Frankfurt/Main (dpa) - Der deutsche Aktienmarkt hat am Montag nach Konjunkturdaten aus der Eurozone zugelegt. Für den Dax ging es nach zwei Verlustwochen in Folge bis zum Mittag um 1,32 Prozent auf 9125 Punkte nach oben.

Der MDax rückte um 0,80 Prozent auf 16 025 Punkte vor. Der TecDax stieg um 0,75 Prozent auf 1119 Punkte. Der Eurozonen-Leitindex EuroStoxx 50 stand 1,24 Prozent höher.

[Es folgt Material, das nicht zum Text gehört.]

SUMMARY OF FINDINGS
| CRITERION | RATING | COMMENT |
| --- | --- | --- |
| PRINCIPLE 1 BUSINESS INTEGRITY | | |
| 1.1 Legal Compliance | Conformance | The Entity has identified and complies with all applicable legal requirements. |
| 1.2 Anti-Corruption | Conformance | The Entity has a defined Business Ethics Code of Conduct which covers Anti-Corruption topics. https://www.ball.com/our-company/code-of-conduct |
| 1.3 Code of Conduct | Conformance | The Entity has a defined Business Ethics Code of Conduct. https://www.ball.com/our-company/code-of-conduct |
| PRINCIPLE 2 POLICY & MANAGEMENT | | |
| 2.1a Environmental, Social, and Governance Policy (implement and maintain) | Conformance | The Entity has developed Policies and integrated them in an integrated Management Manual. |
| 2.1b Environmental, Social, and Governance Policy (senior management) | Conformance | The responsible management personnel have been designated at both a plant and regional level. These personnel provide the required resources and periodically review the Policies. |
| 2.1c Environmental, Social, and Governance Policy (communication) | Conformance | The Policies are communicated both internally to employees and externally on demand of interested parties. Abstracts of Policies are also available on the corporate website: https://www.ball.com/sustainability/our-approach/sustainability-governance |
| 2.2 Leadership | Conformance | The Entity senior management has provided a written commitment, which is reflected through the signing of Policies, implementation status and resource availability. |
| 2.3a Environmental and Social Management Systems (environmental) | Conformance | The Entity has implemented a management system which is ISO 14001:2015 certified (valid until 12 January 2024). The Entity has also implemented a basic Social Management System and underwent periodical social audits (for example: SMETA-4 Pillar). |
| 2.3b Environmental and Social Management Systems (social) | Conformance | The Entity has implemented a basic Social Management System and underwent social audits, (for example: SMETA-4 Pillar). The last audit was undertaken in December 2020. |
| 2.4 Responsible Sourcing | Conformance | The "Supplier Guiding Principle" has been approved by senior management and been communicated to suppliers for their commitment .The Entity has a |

In Frankreich fiel der Einkaufsmanagerindex - ein zuverlässiger Wegweiser für das Wirtschaftswachstum - im Dezember zwar überraschend weiter zurück, in Deutschland nimmt die Konjunktur hingegen weiter Fahrt auf, auch wenn sich die Dynamik bei den Dienstleistern etwas abschwächt.

Volkswirt Ralf Umlauf von der Helaba ordnet die deutschen Einkaufsmanagerdaten robust ein. Sie bestätigten das Szenario einer konjunkturellen Belebung. Frankreich gerate dagegen ins Hintertreffen. Vor diesem Hintergrund dürfte die Europäische Zentralbank ihre expansiven Ausrichtung bestätigt sehen.

Die Aktien der Deutschen Telekom verteuerten sich an der Dax-Spitze um knapp vier Prozent. Sie profitierten von Übernahmefantasien nach einem Medienbericht über ein Interesse des US-Konzerns Sprint an der Tochter T-Mobile US.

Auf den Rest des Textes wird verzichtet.